Big Business Uses Social Networks Internally for Employee Engagement
While at Info360 [see Tips for Getting Started with Content Curation], I had the opportunity to listen to presentations describing social networks used internally for employee engagement within big businesses.
The notion caught my attention.
Ever since hearing IBM's Sandy Carter [see Sandy Carter Integrates Social Media Into The Marketing Mix - MProfs B2B Forum and Sandy Carter Gets Bold at MarketingProfs B2B Forum 2011] discuss social business and how social networks strengthen customer connections, I've been thinking about the possibilities. Imagine breaking down functional siloes to collaborate on value-creation ideas... and not just for big business.
At Info360, I heard Salesforce.com's Michael Peachey, Director of Social Enterprise Solutions Marketing, who presented “Social Revolution in the Enterprise,” during which he tackled "the need for social revolution within enterprises and examines how today’s most successful CEOs are transforming their companies and employees with a more socially integrated model."
Social networks deployed internally [Salesforce pitches its Chatter network, prominently highlighting CEOs on iPads] offer a powerful means for harnessing ideas, breaking down siloes and engaging employees - especially for big business, with multiple locations across countries and time zones. Granted, there has to be buy-in from the top for them to work effectively. Nonetheless, social networks not only keep track of conversations, but also draw others in regardless of organizational hierarchy.

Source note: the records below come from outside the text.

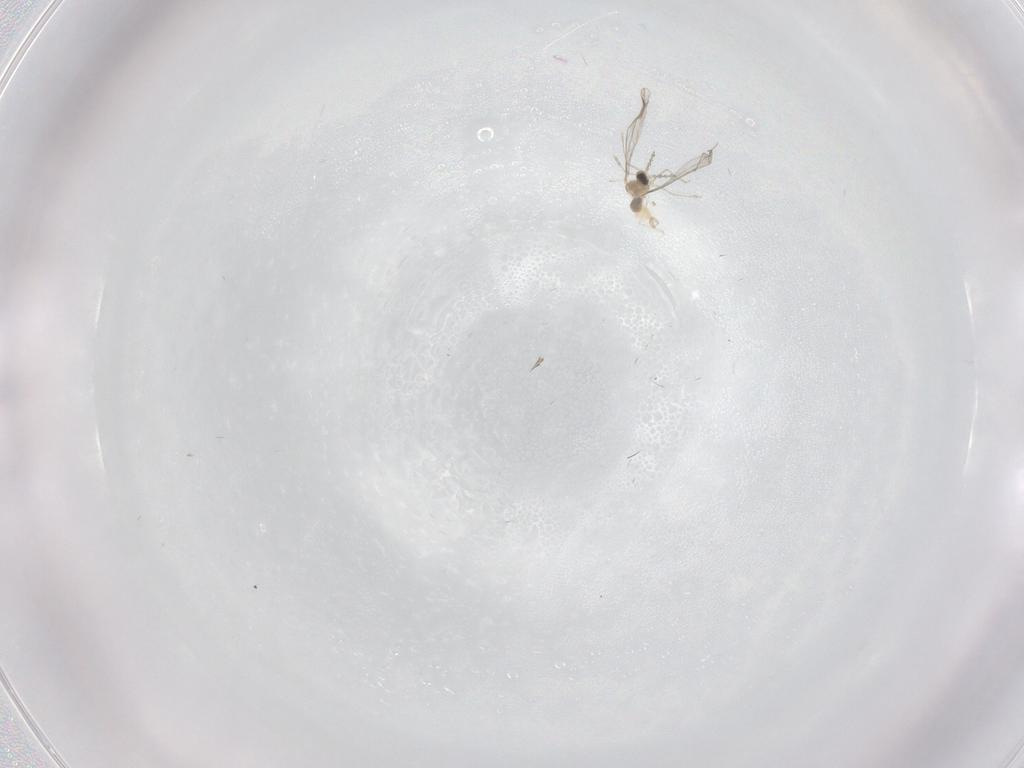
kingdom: Animalia
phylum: Arthropoda
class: Insecta
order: Diptera
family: Cecidomyiidae
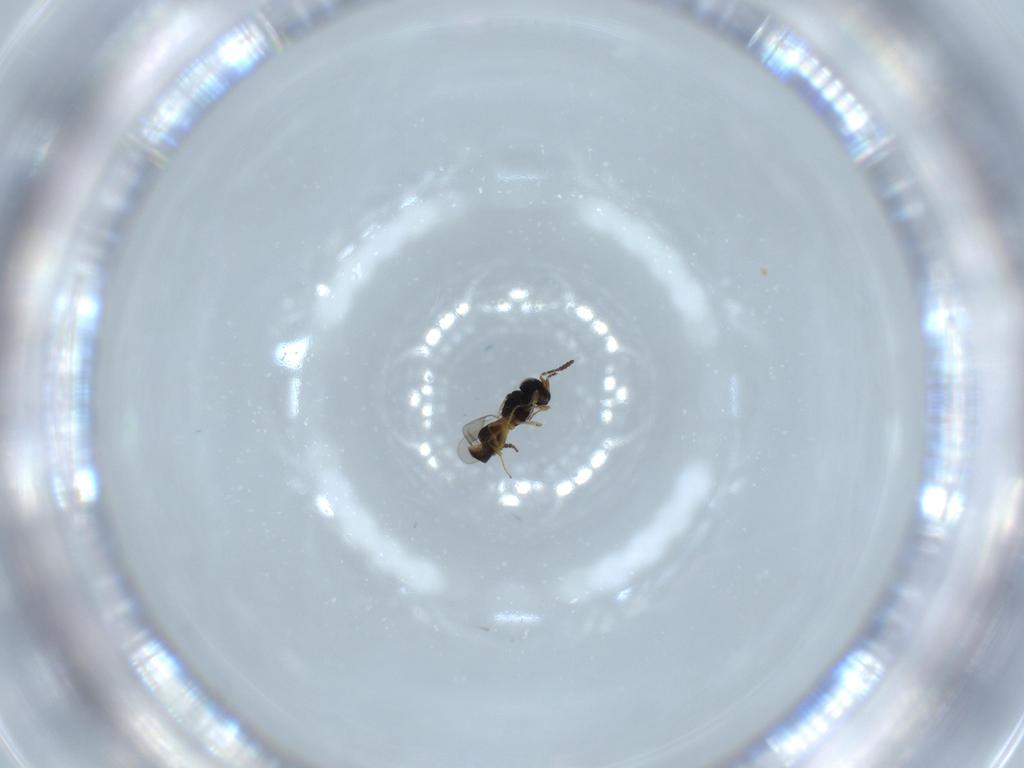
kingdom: Animalia
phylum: Arthropoda
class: Insecta
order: Hymenoptera
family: Scelionidae
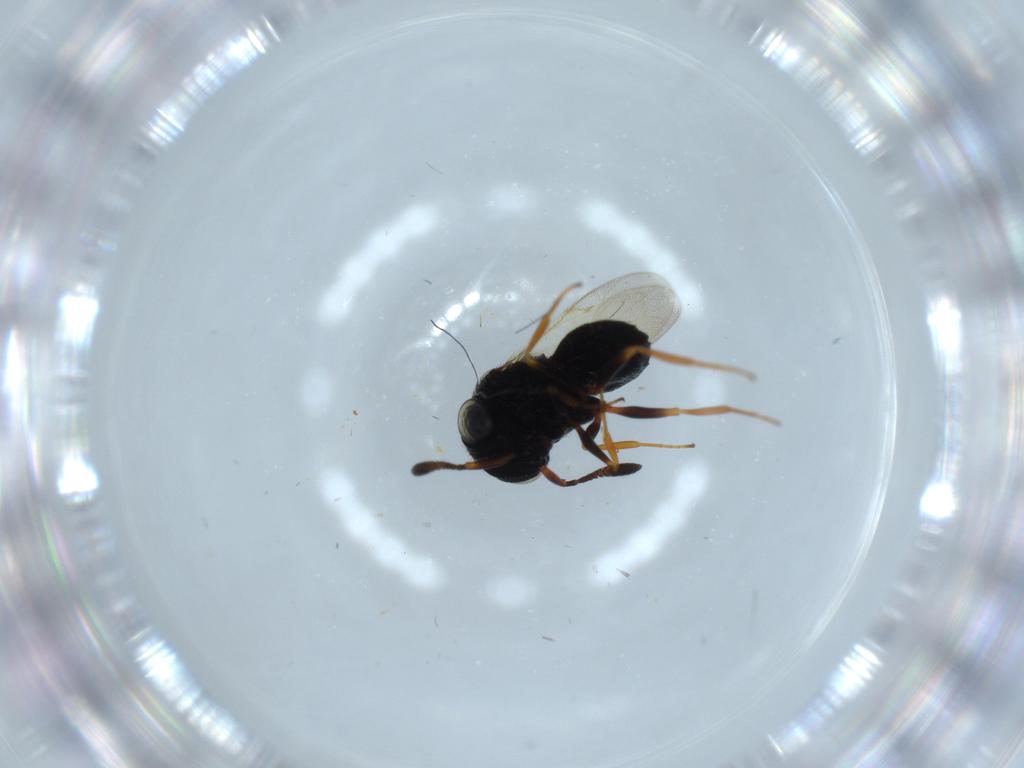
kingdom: Animalia
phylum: Arthropoda
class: Insecta
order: Hymenoptera
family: Scelionidae
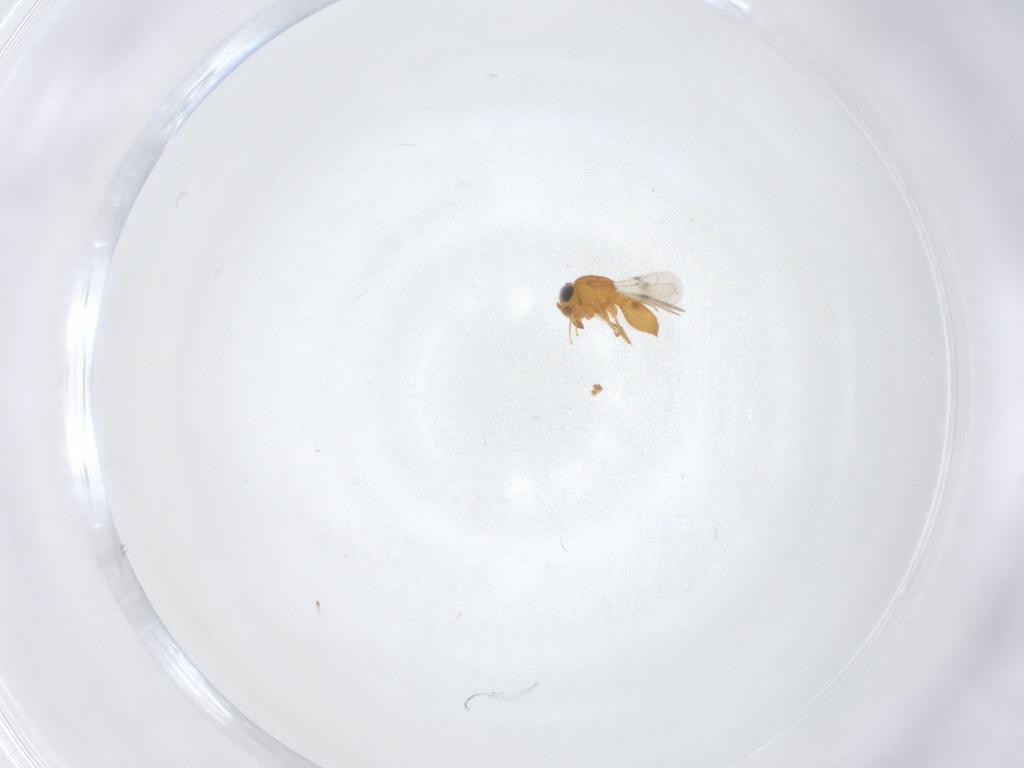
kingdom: Animalia
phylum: Arthropoda
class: Insecta
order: Hymenoptera
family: Scelionidae
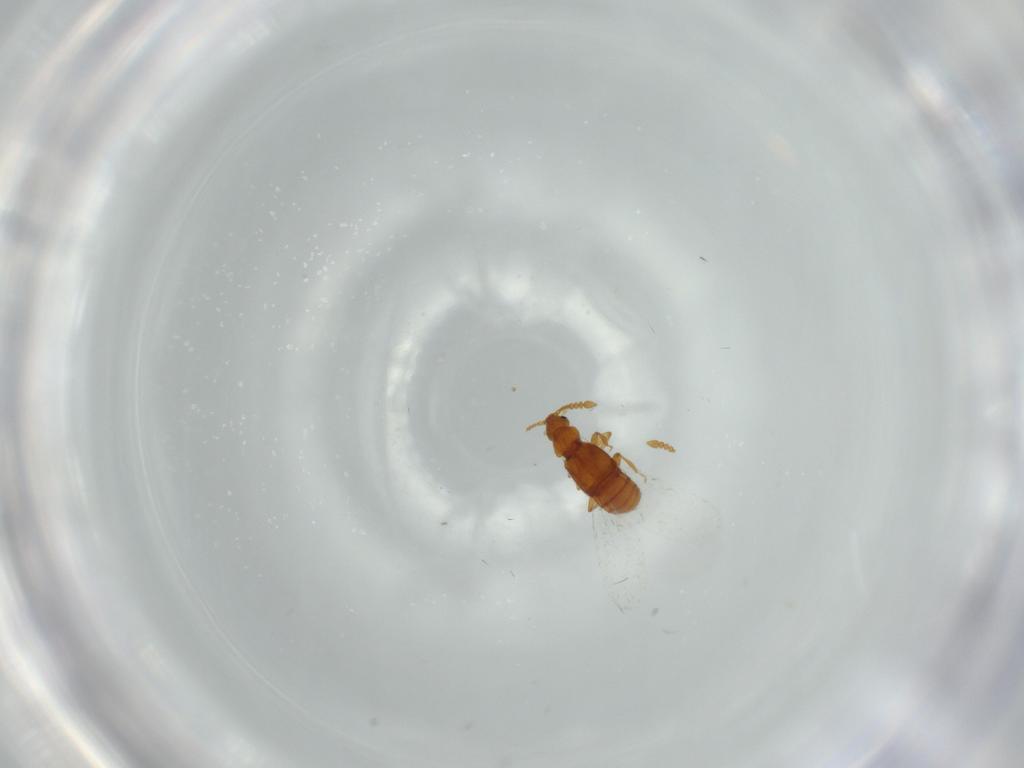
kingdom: Animalia
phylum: Arthropoda
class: Insecta
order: Coleoptera
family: Staphylinidae
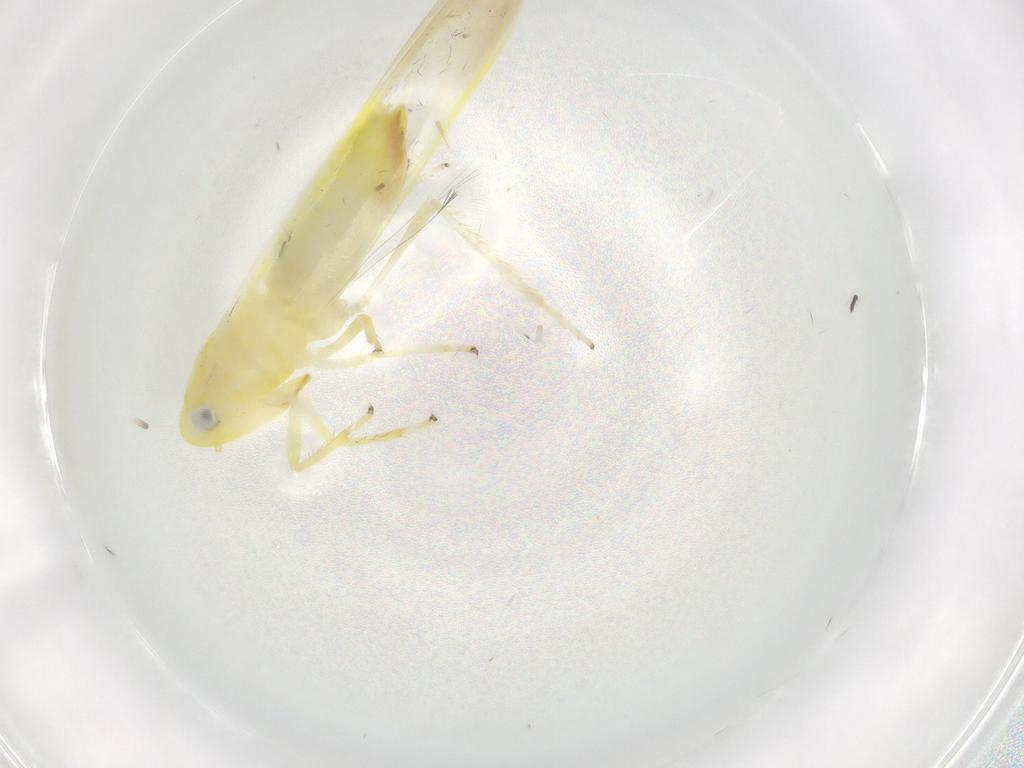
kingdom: Animalia
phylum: Arthropoda
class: Insecta
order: Hemiptera
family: Cicadellidae
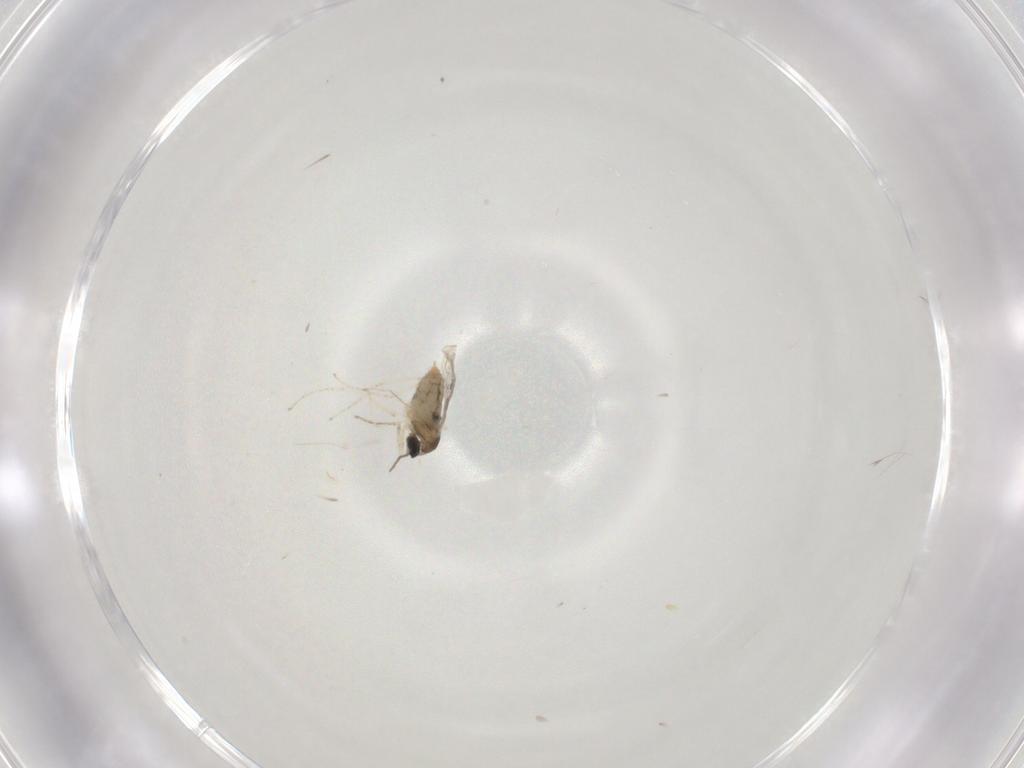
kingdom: Animalia
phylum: Arthropoda
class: Insecta
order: Diptera
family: Cecidomyiidae
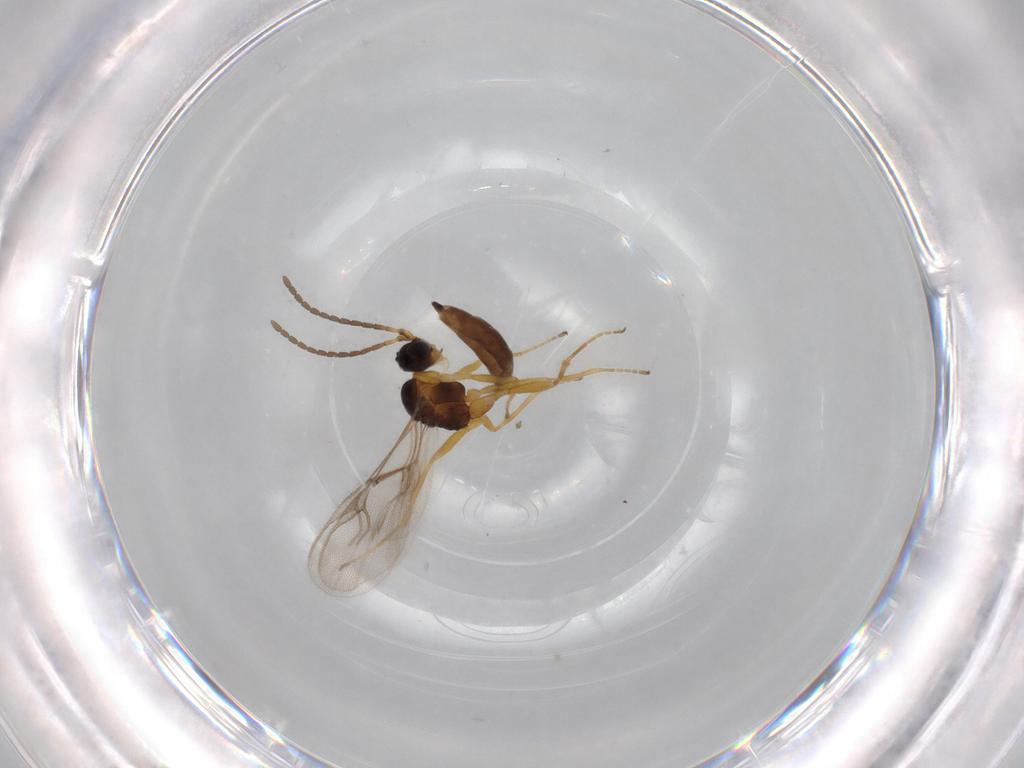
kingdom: Animalia
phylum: Arthropoda
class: Insecta
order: Hymenoptera
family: Braconidae
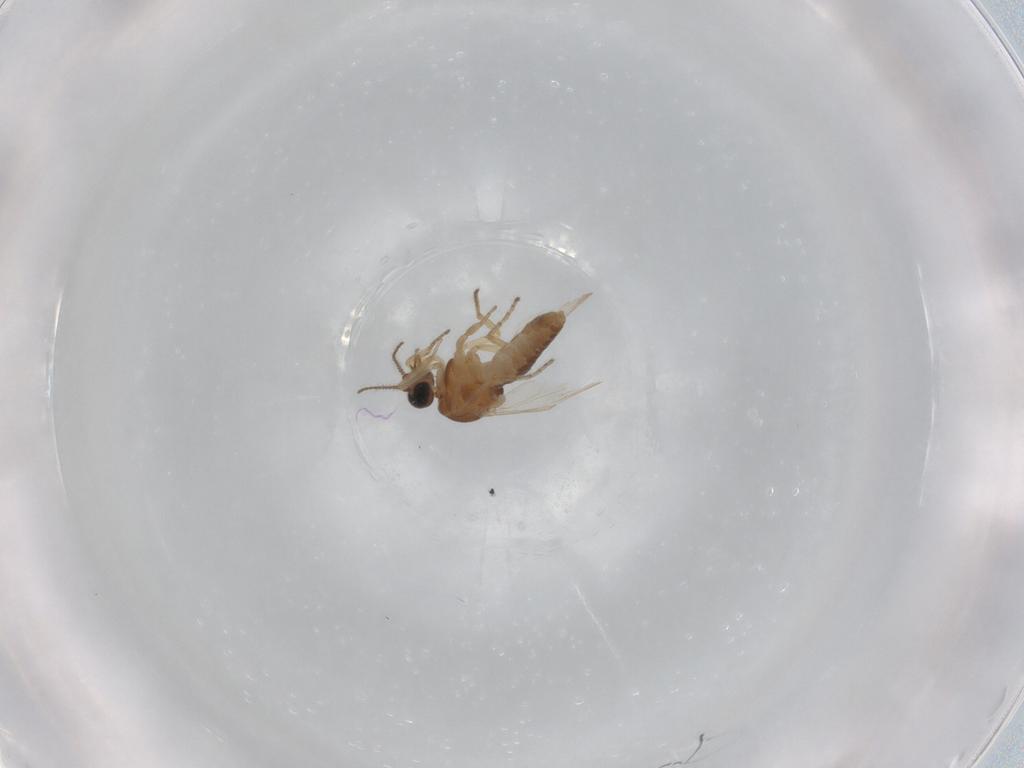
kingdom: Animalia
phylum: Arthropoda
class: Insecta
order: Diptera
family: Ceratopogonidae
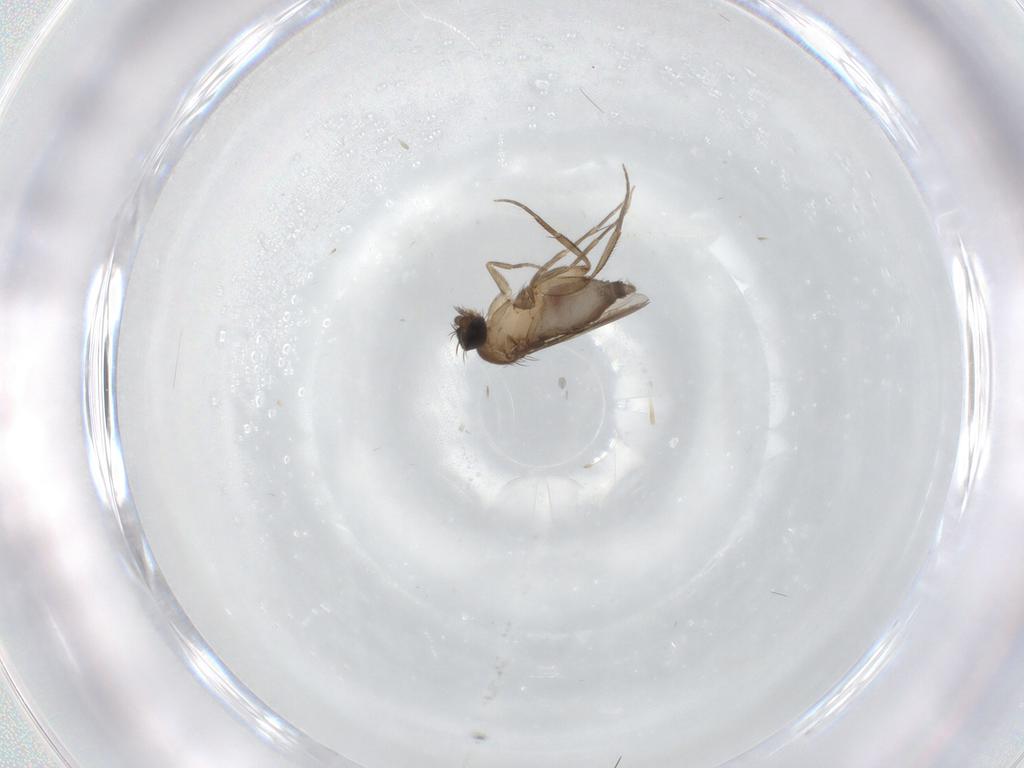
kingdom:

[Another entreprise social network is Yammer - which has just been bought by Microsoft.]
Michael brought up interesting stats:
- 8 hours/day are spent on the social web
- Email is flat [Salesforce is experimenting with not using email]
- Mobile devices have become productivity tools
- We face a paradigm around being connected and being connected regardless of office walls.
- The social revolution creates a social divide between customers and companies [i.e., people vs. corporate walls]
The solution is the social entreprise which embraces social networks to unlock innovation within the organization through employee social networks which then engage with customers. The starting point is a social profile. Social interactions offer business the means to create a small company feel, connecting people with one another.
Given the high cost of an unmotivated workforce, figuring out how to engage employees is how big business [and small, see Remarkable Customer Experience, Pike Place Fish Market Style] can be successful
Here is a link to Salesforce.com's Little Blue Book of Social Entreprise Transformation for inspiration.
To put all of this into perspective, Social media is reinventing how business is done - an article from USA Today - refers to Red Robin Gourmet Burgers which uses an internal social network "to teach its managers everything from the recipes to the best, fastest way to make them. Instead of mailing out spiral-bound books, getting feedback during executives' sporadic store visits and taking six months to act on advice from the trenches, the network's freewheeling discussion and video produced results in days".
Furthermore, "companies are using social networks to build teams that solve problems faster, share information better among their employees and partners, bring customer ideas for new product designs to market earlier, and redesign all kinds of corporate software in Facebook's easy-to-learn style." The article goes on to explain how social networks connect people and foster innovation.
Are you using social networks internally to engage your employees? What about your customers?